Steven Spielberg, ha diretto il film basandosi su di una storia originale. È stato il suo primo grande film dopo Lo Squalo, campione d’incassi, per il quale ha vinto il premio come Regista dell’Anno assegnato dalla United Motion Picture Association e quello di Miglior Regista della Directors Guild of America. Oggi Spielberg occupa un posto di rilievo tra i registi di maggior successo, conosciuto e rispettato come un uomo dal molteplice talento creativo, energico e capace di realizzare imprese cinematografiche apparentemente impossibili. Nel 1973, era ancora alle prese col montaggio del suo primo film Sugarland Express, che più tardi ricevette ottime critiche. La nota giornalista Pauline Kael scrisse sul New Yorker: “Questo è il più fenomenale debutto nella regia nella storia del cinema.

Fino ad allora Spielberg aveva dimostrato il suo talento in campo televisivo, in particolare con la regia di Duel.

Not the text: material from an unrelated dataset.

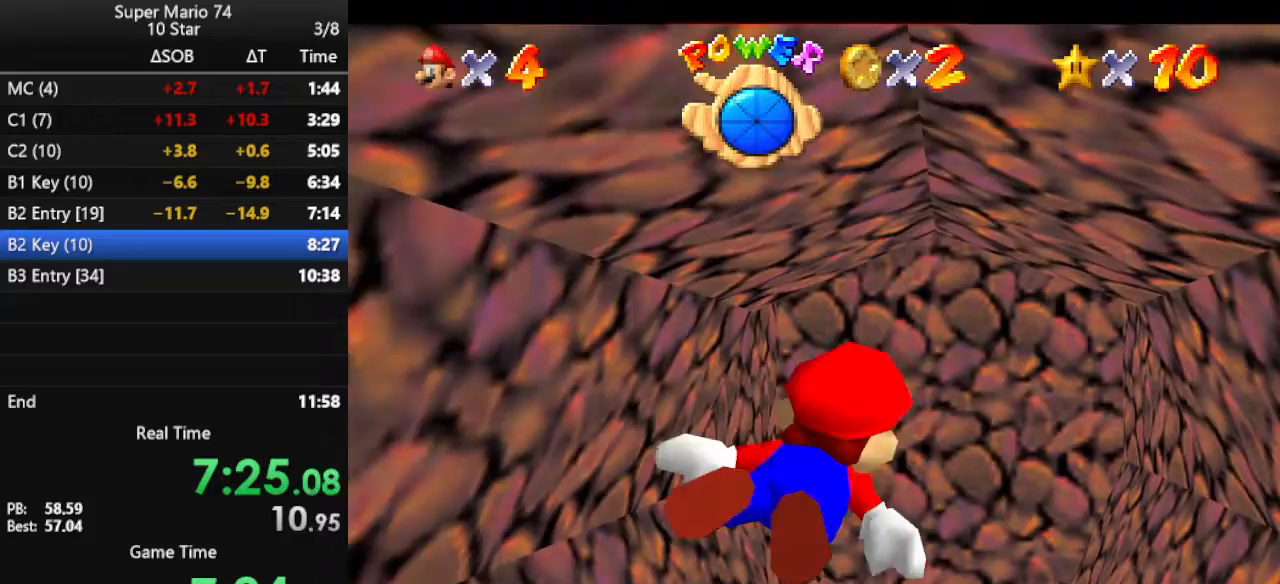
{"buttons": [], "left_stick": "left", "events": [[100, "left_stick", "left"], [200, "A", "down"], [500, "A", "up"]]}
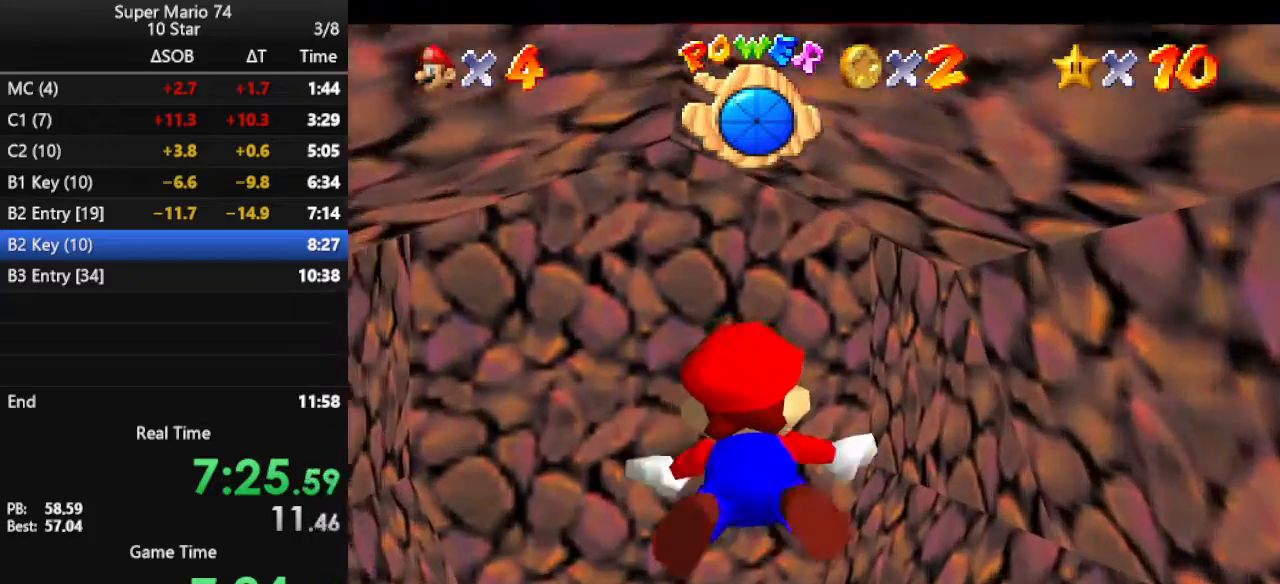
{"buttons": ["A"], "left_stick": "down", "events": [[33, "left_stick", "down-left"], [300, "left_stick", "down"], [367, "A", "down"]]}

Distribuito all’estero nei circuiti cinematografici, ottenne un grande successo di critica e di pubblico e si aggiudicò numerosi premi nel corso di festival europei. Mentre preparava Lo Squalo e montava Sugarland Express, Spielberg scrisse le prime venticinque pagine della sceneggiatura di Incontri Ravvicinati.

I produttori Julia Phillips e Michael Phillips hanno collaborato in passato alla realizzazione de La Stangata e di Taxi Driver e subito rimasero entusiasti dell’idea di Spielberg per il suo nuovo film: si presentava molto affascinante e significativa e inoltre non avrebbe mancato di interessare e avvincere larghi strati di pubblico.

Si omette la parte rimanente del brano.